Figures de styles
Mais de peinture, il serait aussi toujours question au
grand jour, surtout maintenant qu'elle s'était
progressivement dégagée d'un illusionnisme de
la représentation, pour s'épanouir dans la
spécificité d'un espace propre qu'une
institution comme l'ARC s'appliquera
à définir avec une série d'expositions
consacrées à la scène française,
au moment où le musée national d'Art moderne,
tout juste installé dans ses nouveaux espaces du
Centre Georges-Pompidou, inaugurait, avec « Paris-New
York », sa programmation de grandes manifestations
panoramiques. En 1977, les « Mythologies quotidiennes 2
» 16 de Gérald
Gassiot-Talabot et Jean-Louis Pradel rassemblent
quatre-vingt-six artistes ou groupes montrant, à
quelques exceptions près - par exemple les Poirier
qui développent leur relation fictive à
l'Antiquité classique - des peintures ou des dessins.
En 1979, sous le titre « Tendances de l'art en France
1968-1978/79 » 17 le
« parti pris 1 » de Marcelin Pleynet
présentera trois générations d'artistes
- entre autres, Jean Degottex, Simon Hantaï, Pierre
Soulages, Pierre Buraglio, Christian Jaccard, Anne-Marie
Pêcheur - traitant la peinture dans sa
définition première d'espace de couleurs ; le
« parti pris 2 » de Gérald Gassiot-Talabot
mettra l'accent sur la peinture figurative avec, par
exemple, des personnalités telles que Valerio Adami,
Erro, Joël Kermarrec, Bernard Moninot, Jacques Monory.

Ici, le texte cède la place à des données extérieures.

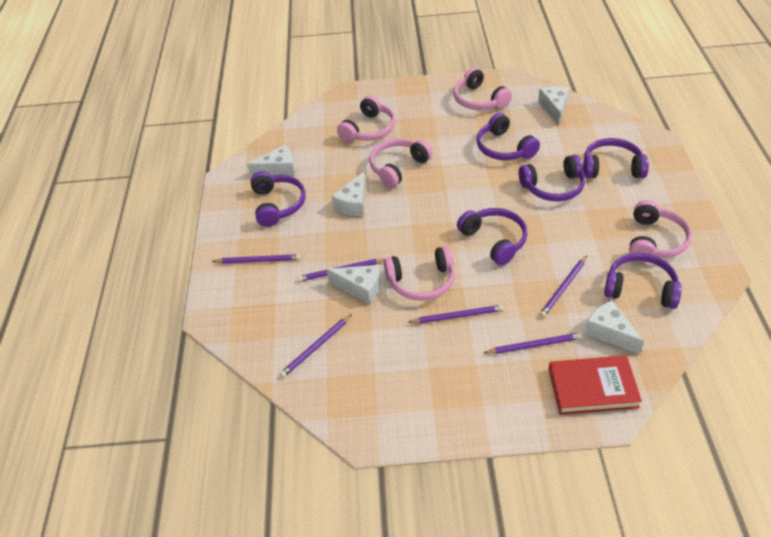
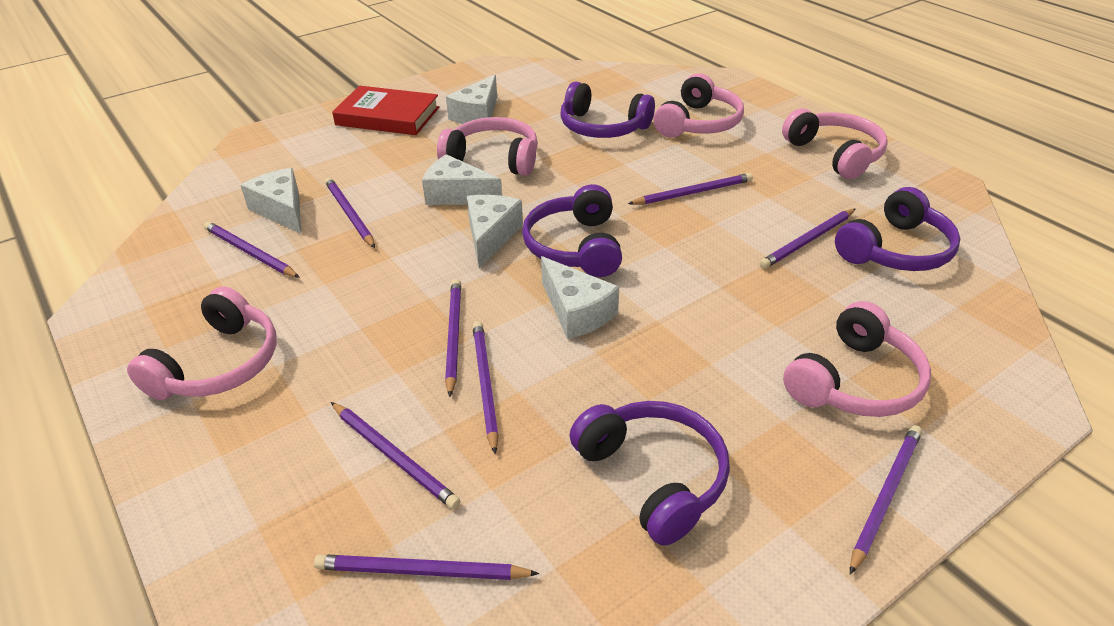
purple headphones: 6 -> 4
purple pencil: 6 -> 9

Le « parti pris 3 », ultime volet de la
manifestation, sous-titré « partis pris autres
», rassemblera des artistes qui n'avaient pas
souhaité participer aux deux expositions
précédentes - Didier Bay, Christian Boltanski,
Daniel Buren, André Cadere, Pierre Dunoyer, Bernard
Frize, Paul-Armand Gette, Micha Laury, Bertrand Lavier, Jean
Le Gac, Annette Messager, Anne et Patrick Poirier, Sarkis,
Niele Toroni, Jean-Luc Vilmouth -, leurs points communs
étant sans doute, au-delà d'une même
conception de l'art fondée sur des critères
non esthétiques, l'utilisation parodique de la
photographie ou le recours à des matériaux
insolites et pauvres, où modestie et dérision
faisaient bon ménage. Suzanne Pagé dans sa
préface aux catalogues définissait ainsi ce
dernier parti pris : « Participant de l'art
conceptuel sans doute, il s'inscrit plutôt dans
l'esprit de Dada et de Fluxus. Il s'emploie à
réduire l'écart entre l'art et la vie dont il
saisit le flux dans ce qu'elle a de plus anodin, modeste,
familier, précaire, insignifiant ou plus secret,
irrationnel même : petits accidents du hasard et du
quotidien, microphénomènes de l'environnement,
sites négligés, souvenirs ténus, traces
plus ou moins réelles d'un passé intimiste ou
collectif dans ce qu'il a d'universel, tout un réseau
occulte de stratégies fictives ou de faits
souterrains, enfouis, oubliés, rejetés,
clandestins même...(...) Avec une lucidité
à la fois primitive et révolutionnaire, ces
artistes redécouvrent l'étrange dans le
familier, le mystère dans la proximité, une
efficience quasi magique dans les moindres gestes et
matériaux, tous les pluriels du rien et du singulier.
» On est passé, en d'autres termes, de
l'appropriation à la distanciation.

16 « Mythologies quotidiennes 2
», 28 avril-5 juin 1977, ARC 2, musée d'Art
moderne de la Ville de Paris.
17 « Tendances de l'art en France
1968-1978/79 », I, 13 septembre-21 octobre 1979, II, 26
octobre-5 décembre 1979, « Partis pris autres
», 14 décembre 1979-20 janvier 1980, ARC,
musée d'Art moderne de la Ville de Paris.